EXTRAIT DU TEXTE:
# # # #
Aussitôt vous voyez chacun trousser bagage,
Et, le panier au bras, retourner au village ;
Les filles d’un côté se prenant par la main
En chantant sans chômer la chanson en chemin.


Une description de la condition matérielle de nos campagnes ne serait pas complète si elle ne renfermait les traits principaux qui se rapportent au régime et à la façon de vivre des paysans. Leur nourriture en Touraine se compose de porc salé, de légumes, de fromage, d’un pain dont la qualité s’est améliorée depuis vingt ans, de piquette ou d’une boisson faite avec des fruits cuits ou du marc de raisin. Le vin n’est la boisson habituelle que chez les plus aisés. On évalue, dans cette partie qui possède un peu de bien-être, a une livre par semaine et par tête la consommation de la viande de boucherie. A la ferme, l’ouvrier est devenu exigeant. La viande de bœuf lui est servie une fois par jour, et souvent à deux repas. L’usage du café, naguère assez peu développé, partout se répand depuis peu d’années. La bière n’est guère connue, excepté dans les cabarets. On doit reconnaître que les libations ne sont abondantes que les dimanches et les jours de fête, mais l’usage des festins, plus copieux dans les jours de nopces, ne s’est pas perdu au pays de Gargantua dans la classe des petits cultivateurs, chez qui le poulailler et la basse-cour fournissent à la table un supplément copieux, sinon très varié, en ces jours de gala. Ce régime suffit à faire une race saine, assez forte, sans être extrêmement vigoureuse, et en général à l’abri des infirmités qui créent pour le service militaire des cas d’exemption.
# # # #
[Lignes issues d'une source de données]

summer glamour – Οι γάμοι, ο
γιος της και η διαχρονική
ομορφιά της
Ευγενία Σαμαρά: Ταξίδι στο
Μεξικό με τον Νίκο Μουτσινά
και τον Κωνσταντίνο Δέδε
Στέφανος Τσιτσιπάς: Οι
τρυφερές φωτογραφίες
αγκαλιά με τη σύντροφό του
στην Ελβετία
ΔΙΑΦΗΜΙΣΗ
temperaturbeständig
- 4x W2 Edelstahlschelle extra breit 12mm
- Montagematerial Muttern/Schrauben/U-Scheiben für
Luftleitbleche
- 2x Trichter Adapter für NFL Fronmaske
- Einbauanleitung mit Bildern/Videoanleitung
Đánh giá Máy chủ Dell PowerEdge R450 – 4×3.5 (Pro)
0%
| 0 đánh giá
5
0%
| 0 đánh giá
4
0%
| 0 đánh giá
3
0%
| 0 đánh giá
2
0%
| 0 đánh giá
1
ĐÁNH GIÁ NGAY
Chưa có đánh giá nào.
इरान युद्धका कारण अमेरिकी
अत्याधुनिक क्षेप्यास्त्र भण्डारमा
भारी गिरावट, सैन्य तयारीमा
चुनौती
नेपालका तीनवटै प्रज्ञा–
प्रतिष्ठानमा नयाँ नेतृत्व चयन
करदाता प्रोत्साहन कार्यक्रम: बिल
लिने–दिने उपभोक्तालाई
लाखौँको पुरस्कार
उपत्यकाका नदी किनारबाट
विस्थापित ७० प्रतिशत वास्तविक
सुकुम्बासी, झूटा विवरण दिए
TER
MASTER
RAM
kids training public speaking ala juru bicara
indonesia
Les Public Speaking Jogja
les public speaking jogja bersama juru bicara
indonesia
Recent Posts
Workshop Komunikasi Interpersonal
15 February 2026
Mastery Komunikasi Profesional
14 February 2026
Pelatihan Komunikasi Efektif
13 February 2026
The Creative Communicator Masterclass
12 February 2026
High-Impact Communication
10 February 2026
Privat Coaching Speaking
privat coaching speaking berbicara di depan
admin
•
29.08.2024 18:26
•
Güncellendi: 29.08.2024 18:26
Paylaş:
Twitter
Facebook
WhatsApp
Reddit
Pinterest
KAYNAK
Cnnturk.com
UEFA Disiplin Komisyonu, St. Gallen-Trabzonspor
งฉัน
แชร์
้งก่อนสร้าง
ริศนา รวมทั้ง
# # # #
CONSIGNE:
D'après l'extrait sur les paysans de Touraine, répondez s'il vous plaît aux questions suivantes :
(a) Chez qui le vin est-il la boisson habituelle ?
(b) À quelle fréquence la viande de bœuf est-elle servie à l'ouvrier de ferme ?
(c) Où la bière est-elle connue ?

SOLUTION PROPOSÉE:
(a) Chez les plus aisés.
(b) Une fois par jour, et souvent à deux repas.
(c) Dans les cabarets ; ailleurs, elle n'est guère connue.